I assume your students have seen Linear Algebra.
Remember in Linear Algebra how you sometimes have to solve $Ax = b$ for a matrix $A$ with more columns than rows? You usually get free variables, right? So after reducing to echelon form you have something like:
$$\begin{pmatrix} 1 & 0 & 2 \\ 0 & 1 & -1 \end{pmatrix}\begin{pmatrix} x \\ y \\ z \end{pmatrix} = \begin{pmatrix} 3 \\ 3 \end{pmatrix}$$
You know from Linear Algebra that there are infinitely many solutions. How do you find them? Well, you can freely choose $z$ and solve for the remaining variables.
For instance if $z=0$ then $x = 3$ and $y = 3$.

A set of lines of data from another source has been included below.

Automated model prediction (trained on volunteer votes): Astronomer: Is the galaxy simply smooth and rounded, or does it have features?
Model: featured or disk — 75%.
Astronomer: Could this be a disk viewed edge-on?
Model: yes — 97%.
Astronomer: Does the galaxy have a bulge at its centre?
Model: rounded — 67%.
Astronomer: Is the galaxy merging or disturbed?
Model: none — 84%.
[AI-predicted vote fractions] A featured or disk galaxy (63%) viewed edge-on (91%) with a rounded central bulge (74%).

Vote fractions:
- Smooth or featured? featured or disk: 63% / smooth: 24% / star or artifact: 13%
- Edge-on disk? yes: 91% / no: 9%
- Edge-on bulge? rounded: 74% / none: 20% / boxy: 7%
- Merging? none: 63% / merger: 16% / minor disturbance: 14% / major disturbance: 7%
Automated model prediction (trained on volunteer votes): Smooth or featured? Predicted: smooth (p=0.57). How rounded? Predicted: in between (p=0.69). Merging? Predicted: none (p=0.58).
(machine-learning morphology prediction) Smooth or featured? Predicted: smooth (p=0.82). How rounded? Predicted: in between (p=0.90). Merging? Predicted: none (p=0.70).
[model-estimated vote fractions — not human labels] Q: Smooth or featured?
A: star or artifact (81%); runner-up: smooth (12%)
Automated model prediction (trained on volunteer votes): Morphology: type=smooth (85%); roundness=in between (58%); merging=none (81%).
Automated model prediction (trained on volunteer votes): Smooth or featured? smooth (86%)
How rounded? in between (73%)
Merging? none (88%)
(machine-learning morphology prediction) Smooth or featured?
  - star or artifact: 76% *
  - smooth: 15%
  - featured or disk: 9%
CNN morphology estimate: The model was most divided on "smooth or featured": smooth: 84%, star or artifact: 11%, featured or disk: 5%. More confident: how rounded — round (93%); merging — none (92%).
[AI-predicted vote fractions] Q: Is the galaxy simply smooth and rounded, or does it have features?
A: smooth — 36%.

Or, if $z=1$ then $x = 1$ and $y = 4$.
Indeed, $z$ can be any value and the system can still be solved (we call $z$ a free variable). In other words, once $z$ is nailed down, the other two variables are determined uniquely. And another way of saying that is to say there is a unique function $\vec{g}(z)$ such that the equation
$$\begin{pmatrix} 1 & 0 & 2 \\ 0 & 1 & -1 \end{pmatrix}\begin{pmatrix} \vec{g}(z) \\ z \end{pmatrix} = \begin{pmatrix} 3 \\ 3 \end{pmatrix}$$
is satisfied for any value $z$ (forgive the abuse of notation in $\vec{g}(z)$).
Well the existence of this function $\vec{g}(z)$ is the conclusion of the Implicit Function Theorem. Whenever you have a situation with more outputs than inputs, like you have a function $f : \mathbb{R}^n \to \mathbb{R}^m$ with $m>n$ and you're solving $f(\vec{x}) = \vec{b}$, there will be a unique function $g$ of the free variables such that the equation $$f(\; g(\text{free variables}), \text{free variables} \;) = \vec{b}$$ is satisfied for any value of the free variables within reason (and "within reason" means within a small neighborhood of the base point where linear reasoning like this is going to be valid).
Thinking back to our matrix example, we can see that the number of free variables is $\#\text{outputs} - \#\text{inputs}$, or $m-n$.
Well, there is one catch which is there is some condition that the total derivative has to have rank $m$ or something, but that makes sense because you only get free variables when your matrix has the right rank.